> **Your goal**
Let your answer be the line containing "left elbow: (308, 299, 1)" and every line below it to the end of the records, copied exactly.

■ ■ ■ ■ ■

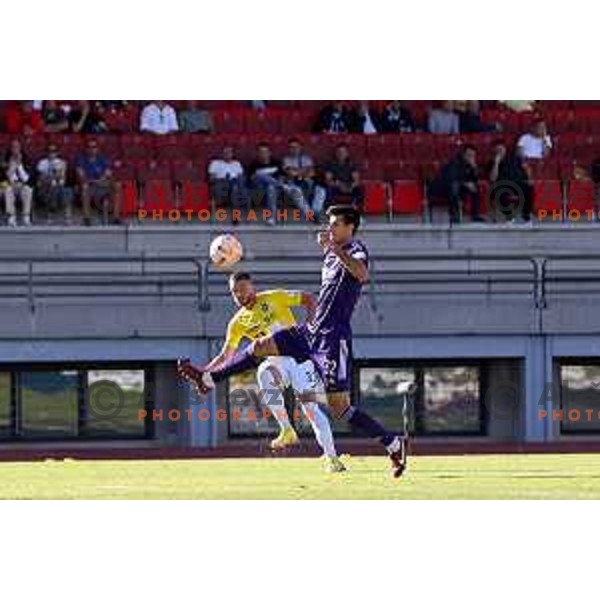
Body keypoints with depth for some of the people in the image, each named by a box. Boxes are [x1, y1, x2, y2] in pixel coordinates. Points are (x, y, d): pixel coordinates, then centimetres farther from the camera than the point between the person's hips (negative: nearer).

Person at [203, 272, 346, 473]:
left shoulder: (273, 298, -3)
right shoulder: (238, 323, 8)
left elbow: (308, 299, 1)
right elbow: (226, 355, 10)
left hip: (299, 354, -3)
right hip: (276, 360, 3)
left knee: (309, 404, -12)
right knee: (264, 374, -31)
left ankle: (331, 456, -7)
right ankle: (287, 431, -21)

■ ■ ■ ■ ■

> **Completed exercise**
left elbow: (308, 299, 1)
right elbow: (226, 355, 10)
left hip: (299, 354, -3)
right hip: (276, 360, 3)
left knee: (309, 404, -12)
right knee: (264, 374, -31)
left ankle: (331, 456, -7)
right ankle: (287, 431, -21)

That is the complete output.